Cinque come loro, cinque come i dischi pubblicati, ma anche come un numero instabile, impossibile da dividere: un equilibrio imperfetto che racconta perfettamente la natura del gruppo. Ed è proprio da quella crepa — emersa anche nel dibattito sulla parità di genere acceso durante Sanremo — che riparte tutto.

«Questo album rappresenta uno dei momenti più importanti della nostra vita. Dopo il Festival finalmente ci siamo sentite delle professioniste… arrivare dopo anni di gavetta a un palco così importante è un modo per affermare di esserci – raccontano – abbiamo avuto una grande manifestazione di affetto… continueremo sempre a portare in giro la nostra musica».

5” arriva dopo mesi intensi, vissuti con un’energia che si sente tutta nella traccia d’apertura, “Effetto collaterale”, manifesto sonoro e generazionale. Il rock delle Bambole di Pezza si conferma diretto, ma si arricchisce di nuove sfumature, mantenendo quel mix di punk, pop e attitudine DIY che le ha sempre contraddistinte. Il cuore emotivo del progetto resta proprio “Resta con me”, il brano sanremese che ha segnato un punto di svolta. Una canzone intima, che racconta la crescita personale e il bisogno, semplice ma difficilissimo, di restare.

Dentro “5” convivono anime diverse. Le influenze dichiarate spaziano dal movimento Riot Grrrl a icone come Joan Jett e PJ Harvey, fino al rock classico degli AC/DC e dei Rolling Stones: «Abbiamo origini musicali molto diverse… questo disco è proprio l’unione di tutte queste influenze», spiegano.

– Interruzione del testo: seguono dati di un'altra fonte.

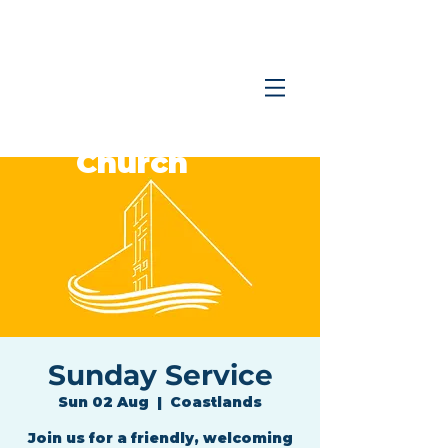
Coastlands
Family
Church
Sunday Service
Sun 02 Aug
  |  
Coastlands
Join us for a friendly, welcoming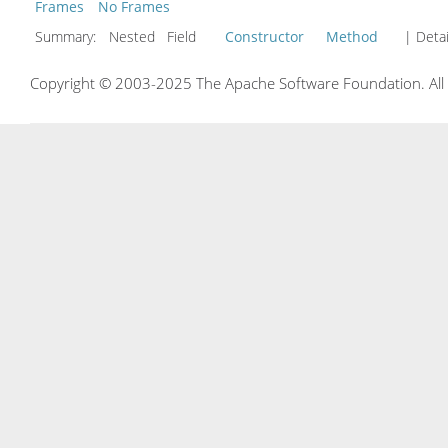
Frames
No Frames
Summary:
Nested Field
Constructor
Method
| Detai
Copyright © 2003-2025 The Apache Software Foundation. All r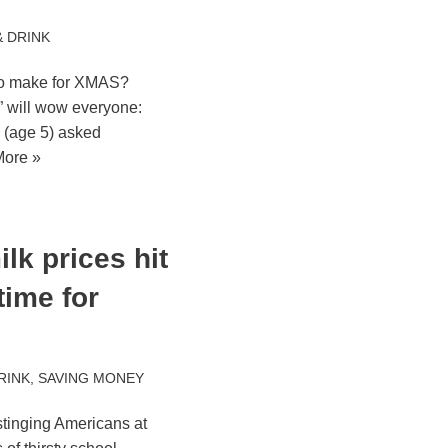
 DRINK
to make for XMAS?
” will wow everyone:
 (age 5) asked
ore »
lk prices hit
 time for
RINK
,
SAVING MONEY
stinging Americans at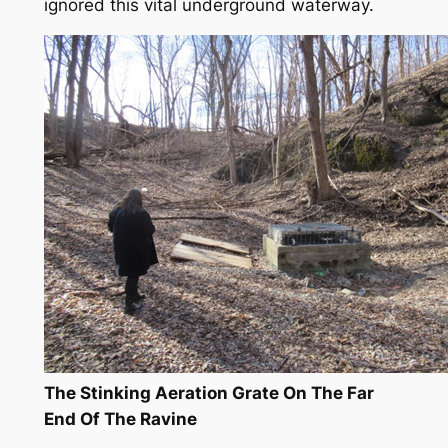
ignored this vital underground waterway.
The Stinking Aeration Grate On The Far
End Of The Ravine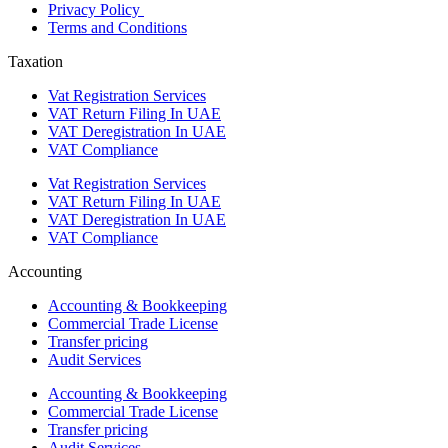
Privacy Policy
Terms and Conditions
Taxation
Vat Registration Services
VAT Return Filing In UAE
VAT Deregistration In UAE
VAT Compliance
Vat Registration Services
VAT Return Filing In UAE
VAT Deregistration In UAE
VAT Compliance
Accounting
Accounting & Bookkeeping
Commercial Trade License
Transfer pricing
Audit Services
Accounting & Bookkeeping
Commercial Trade License
Transfer pricing
Audit Services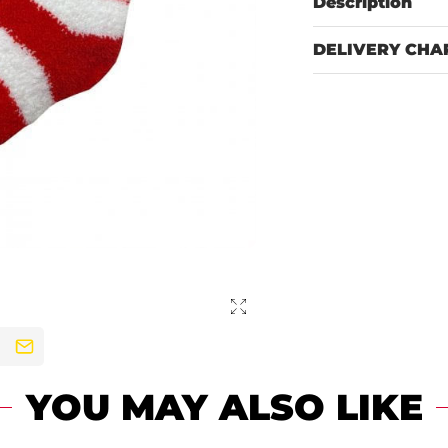
Description
DELIVERY CHA
YOU MAY ALSO LIKE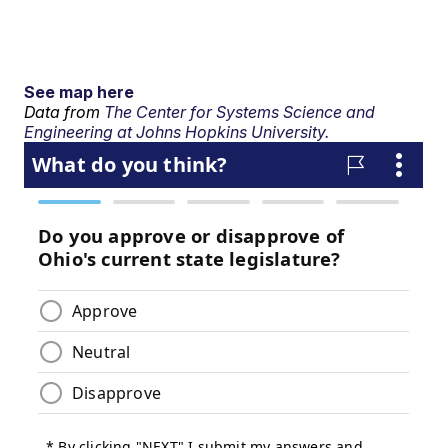
See map here
Data from
The Center for Systems Science and
Engineering at Johns Hopkins University.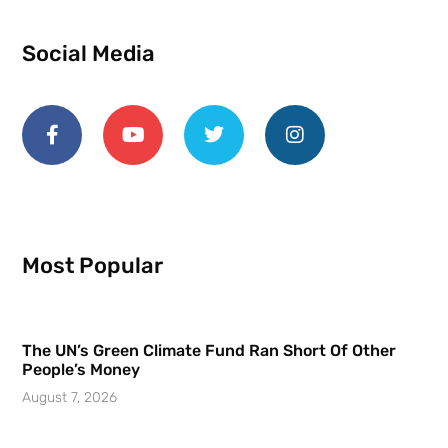
Social Media
Most Popular
The UN’s Green Climate Fund Ran Short Of Other
People’s Money
August 7, 2026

Non manca però l’evoluzione: «È assolutamente un disco “Bambole di Pezza”… ma abbiamo inserito anche brani più morbidi, delle semi-ballate come “Resta con me” o “Antiproiettile”. È stata una sperimentazione naturale, senza snaturarci».

Tra i brani più rappresentativi c’è “Fomo del sabato sera”, fotografia lucida e disillusa della contemporaneità: «All’inizio si chiamava “Febbre del sabato sera”… ma volevamo raccontare la gioventù di oggi. La paura di restare fuori dalle situazioni… però anche l’accettazione del vivere il qui e ora». Un racconto generazionale che si muove tra ironia e inquietudine, proprio come “Nuda ma alla moda”, che ribalta lo sguardo sul corpo e sul desiderio femminile: «La donna non deve essere succube del desiderio altrui… ma può essere colei che conquista, sentendosi fiera del proprio corpo».

Nella parte centrale e finale del disco emerge una dimensione più introspettiva. Brani come “Orizzonte verticale” raccontano il valore delle cadute: «È un inno a guardare il lato positivo anche nelle cadute… anche da sdraiati si può scorgere qualcosa di nuovo e bello». Mentre “Antiproiettile” chiude il disco con una presa di posizione forte, soprattutto sul tema della violenza sulle donne: «Invitiamo a non restare in silenzio, a denunciare e a crearsi una corazza… il dolore va attraversato e superato».

L’energia delle Bambole di Pezza trova la sua dimensione più autentica dal vivo. Dal 15 aprile partirà invece il “Club Tour 2026”, che toccherà città come Milano, Firenze, Padova, Torino, Bologna, Roma e Napoli. Una dimensione, quella live, che resta centrale: costruita negli anni tra club, festival e aperture a nomi internazionali, e che oggi si carica di un significato ancora più forte.

5” è quindi molto più di un disco. È la fotografia di una band che ha attraversato cambiamenti, pause e ripartenze, trasformando ogni fragilità in energia. E che oggi, con maggiore consapevolezza, continua a rivendicare il proprio spazio, dentro e fuori dal palco.